### Task to carry out
Reproduce word for word the part of the transcript below about Apple charging cables, from "01:31:42 Or you" up to and including "way things go.".

### Selected excerpt
[Start of section]

01:30:27 that would totally be an apple move hell bring back magsafe i mean that had lint problems too but anyway like i'm my mind is open to potential quote-unquote wireless solutions that are essentially a magnetically attached little wire thing that clings to the surface somewhere on the phone and charges it and having the phone still have chi charging for the oh i stick it in my car and it charges the whole thing right because there's room for both of those inside there
01:30:52 By the way, for the record, if Apple does go to a portless phone at some point in the future, there is no way they include the cable in the box.
01:31:01 Whatever your wireless charging solution, there is no way.
01:31:04 That's what I was saying.
01:31:06 No way.
01:31:06 I mean, they do it with the watch.
01:31:09 Like I said, the reason they do it with the watch is because the watch thing is proprietary.
01:31:12 right yes i mean you can actually kind of charge it on sheet chargers and scrap like that because whatever inductance doesn't care but um i've never gotten that to work i've tried it i think it depends on the particular thing but if it is a proprietary apple faster more localized heat generation charging thing or whatever they would absolutely include in the box for exactly the same reason they include it for the watch because where else are you going to get your first one of those cables because they don't exist when you buy your first thing
01:31:38 I'm with Marco.
01:31:39 I think they would just say, well, it's G-charging.
01:31:41 Go get one.
01:31:42 Or you can buy the Apple Fast Charger for $29.
01:31:45 Exactly.
01:31:45 And actually, as I said last show or whatever it was about the power bricks, if they want to make the pricing of these phones a la carte and just subtract the price of all the accessories from the phone price, that's fine for everybody.
01:31:58 No one objects to that.
01:31:59 But it's not the way things go.
01:32:05 They keep the price the same but remove stuff from the box.
01:32:08 Yeah, exactly.
01:32:08 Record profits again somehow this year.
01:32:13 And even less e-waste.
01:32:15 Actually, I'm curious.
01:32:16 Do you think – so in the last year or two, there's been a noticeable –
01:32:23 push on Apple's end for much more aggressive sales.
01:32:29 And you see this in a lot of different ways.

[End of section]

### Extracted information
[Start of section]

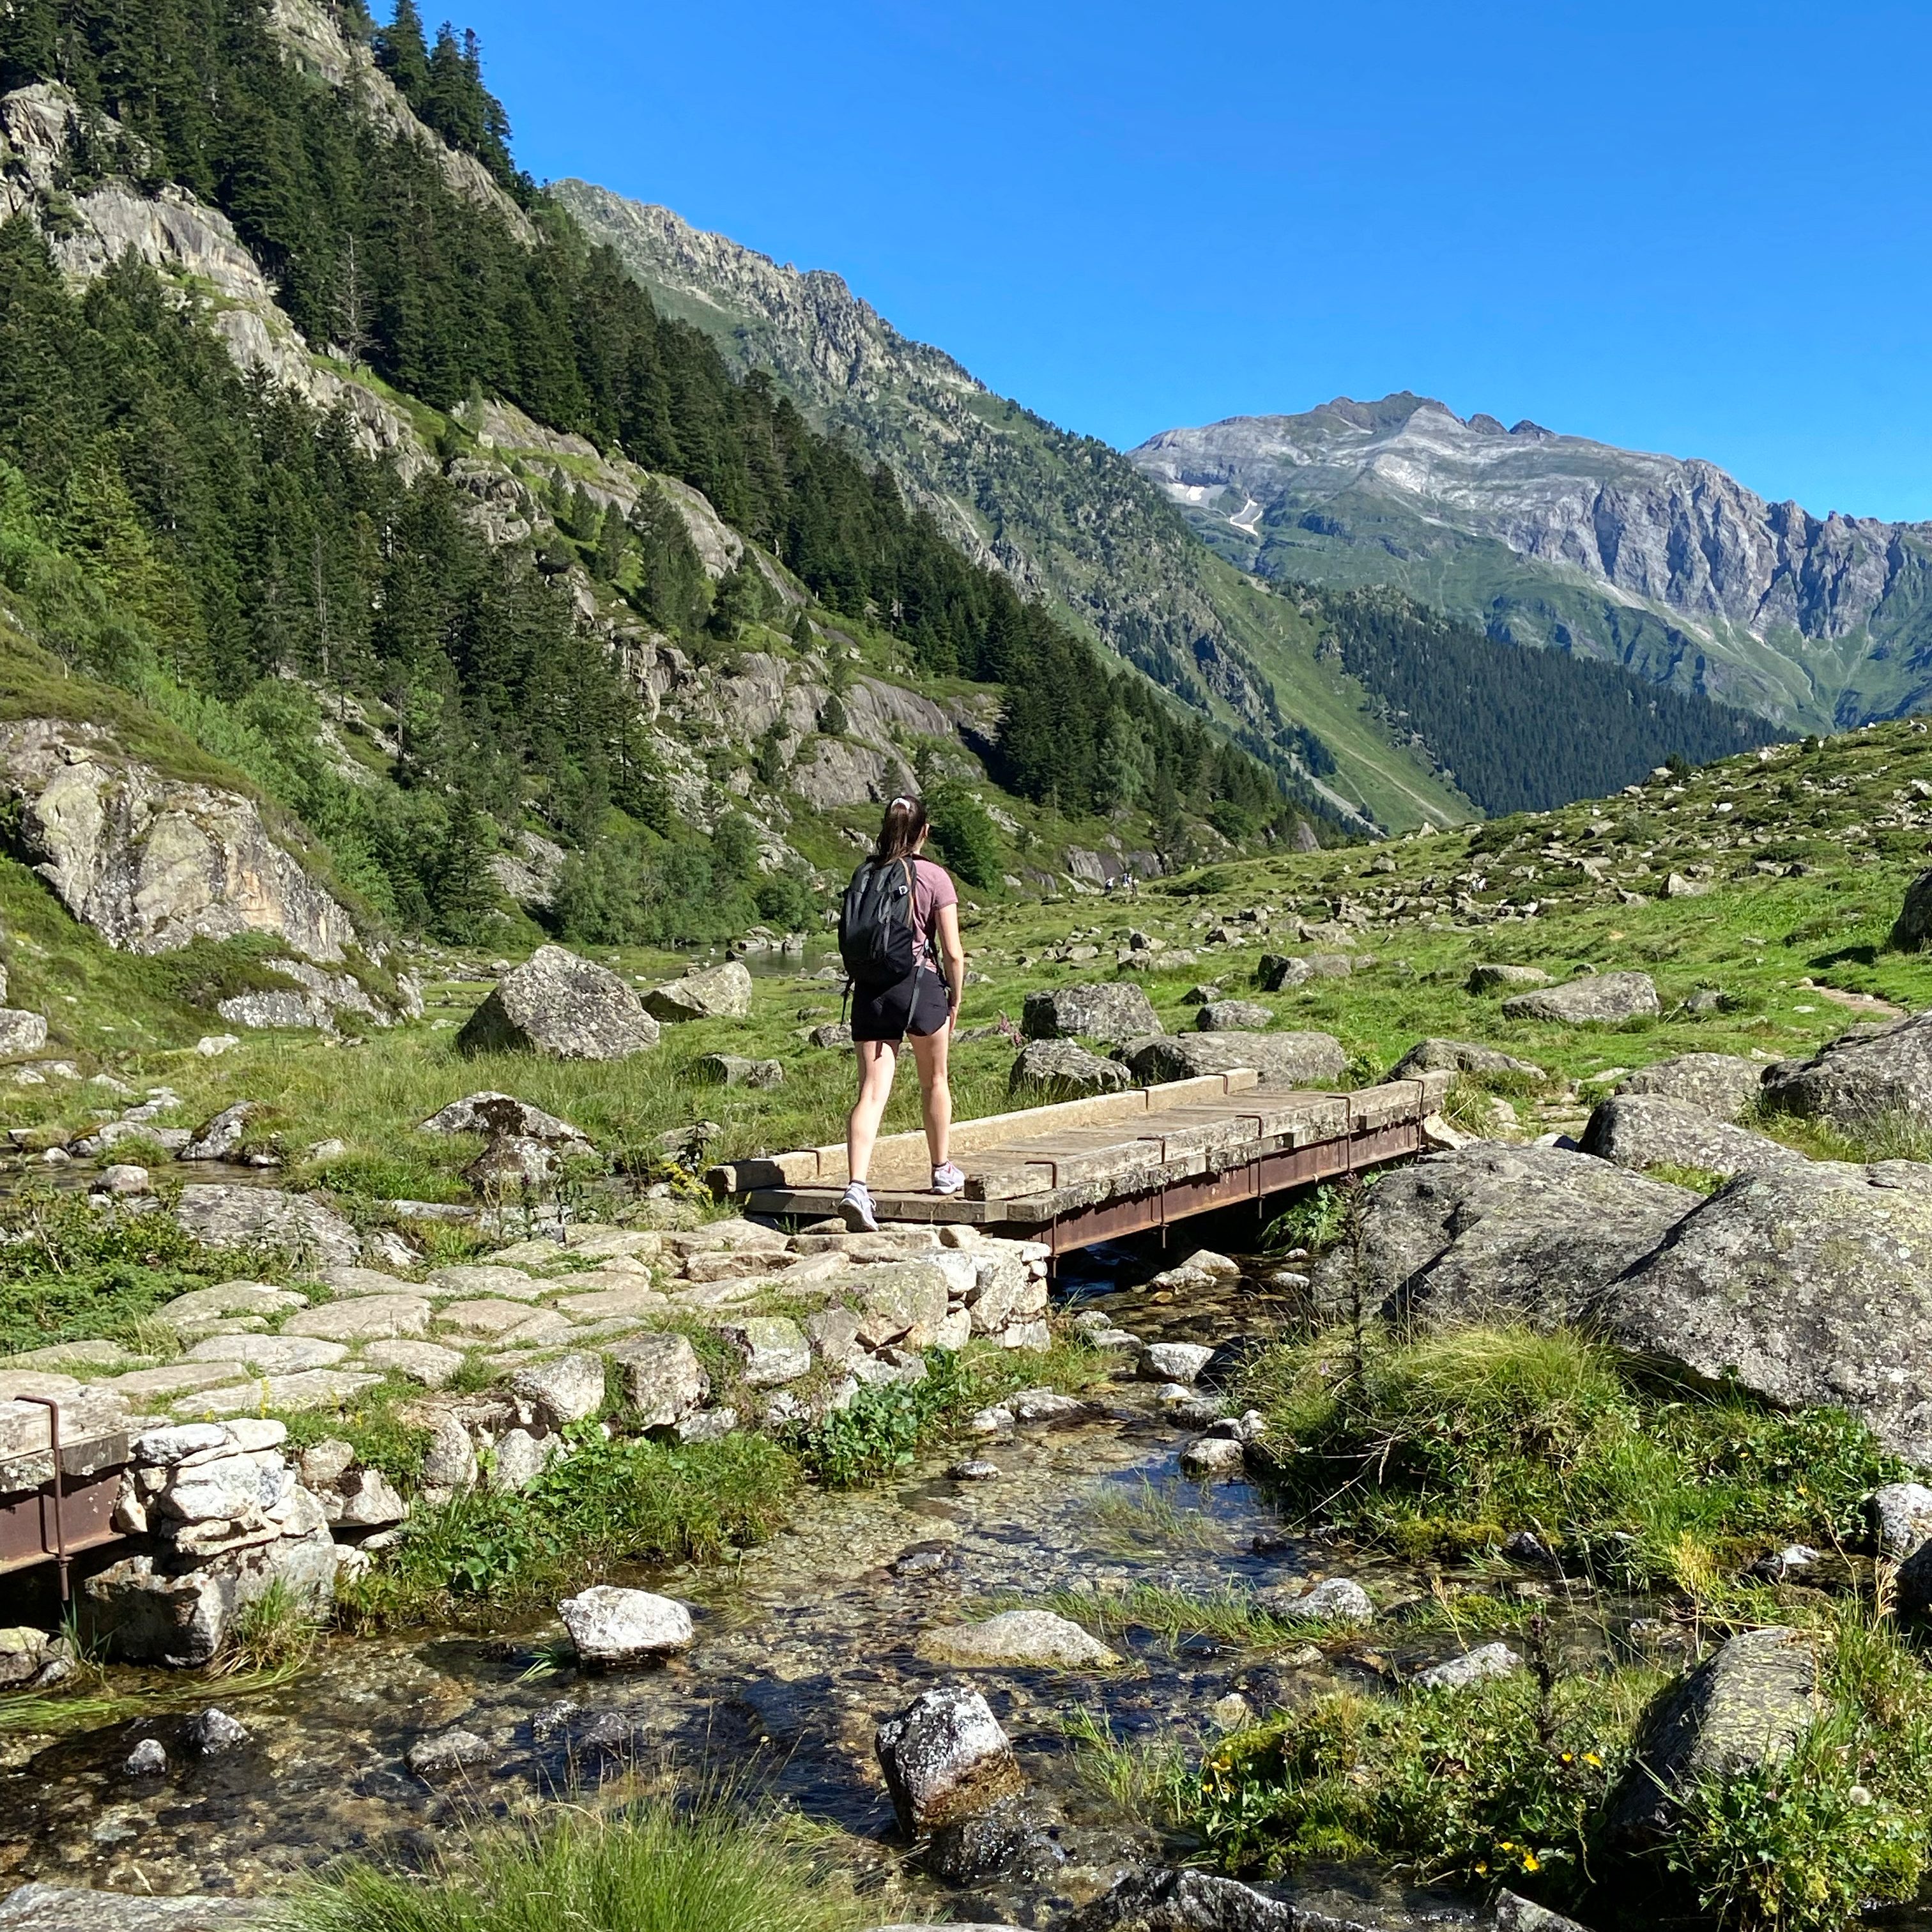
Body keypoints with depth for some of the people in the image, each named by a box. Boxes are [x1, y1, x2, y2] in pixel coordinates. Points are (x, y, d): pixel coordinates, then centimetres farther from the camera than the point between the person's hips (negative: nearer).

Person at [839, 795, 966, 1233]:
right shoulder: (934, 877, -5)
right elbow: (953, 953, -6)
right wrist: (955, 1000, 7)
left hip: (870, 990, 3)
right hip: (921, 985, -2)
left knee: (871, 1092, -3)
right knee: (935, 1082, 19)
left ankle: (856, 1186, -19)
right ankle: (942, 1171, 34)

[End of section]
[Start of section]

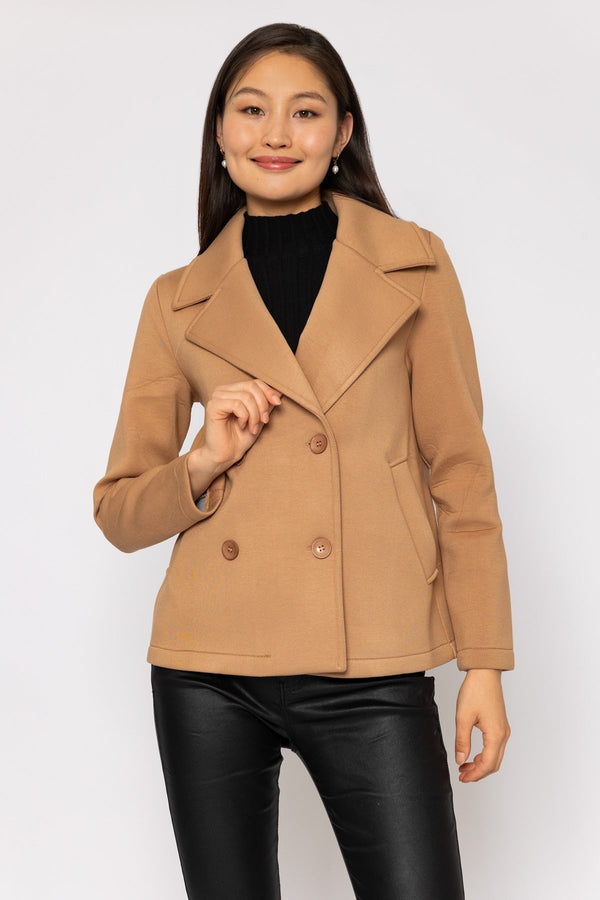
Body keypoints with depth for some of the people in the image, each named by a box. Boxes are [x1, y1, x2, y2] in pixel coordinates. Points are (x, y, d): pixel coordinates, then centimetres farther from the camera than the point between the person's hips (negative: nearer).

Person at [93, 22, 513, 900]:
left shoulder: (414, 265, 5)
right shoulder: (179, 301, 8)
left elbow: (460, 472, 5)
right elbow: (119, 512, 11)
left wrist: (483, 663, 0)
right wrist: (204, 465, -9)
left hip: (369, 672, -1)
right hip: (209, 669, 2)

[End of section]

### Written response
01:31:42 Or you can buy the Apple Fast Charger for $29.
01:31:45 Exactly.
01:31:45 And actually, as I said last show or whatever it was about the power bricks, if they want to make the pricing of these phones a la carte and just subtract the price of all the accessories from the phone price, that's fine for everybody.
01:31:58 No one objects to that.
01:31:59 But it's not the way things go.